> Job: Starting with the line with "Report the time on the clock. Pattern: 2" and going on through the line with "22 h 58 min", copy those lines with "clock" swapped for "watch" and everything else unchanged. Leave the pictures out.

> Input for this task:
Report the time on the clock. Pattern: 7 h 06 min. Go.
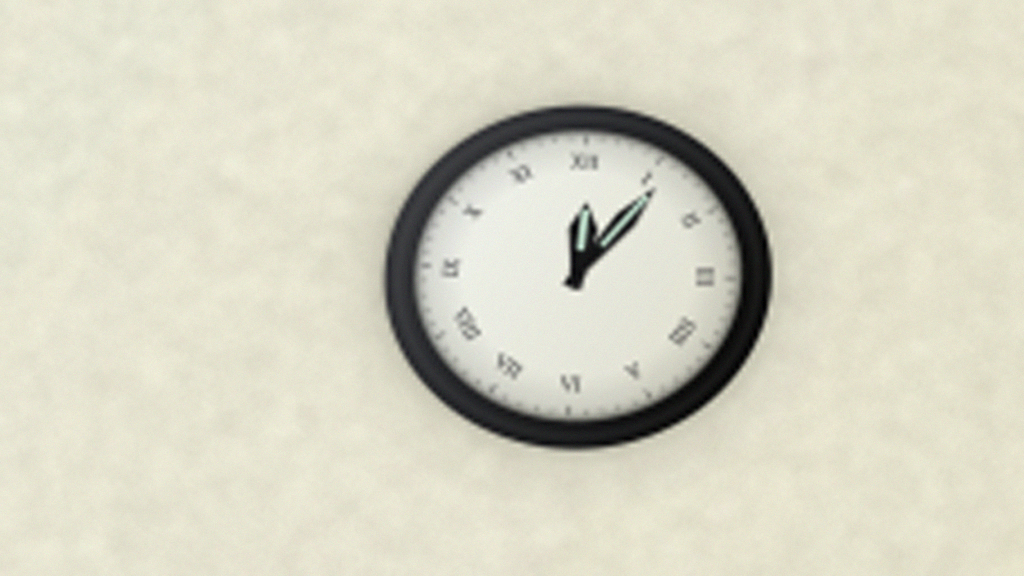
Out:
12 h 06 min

* * *

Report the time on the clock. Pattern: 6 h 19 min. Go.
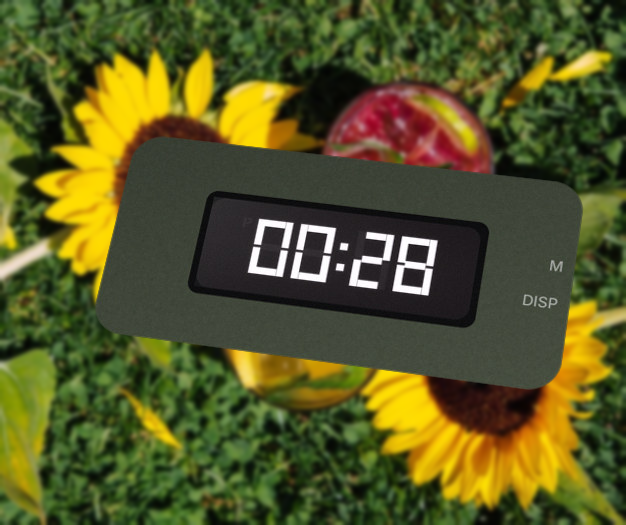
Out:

...

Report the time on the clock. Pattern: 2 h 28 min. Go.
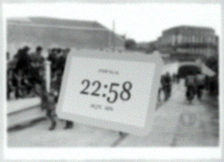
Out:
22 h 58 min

> Solution to this exercise:
Report the time on the watch. Pattern: 2 h 28 min. Go.
Out:
22 h 58 min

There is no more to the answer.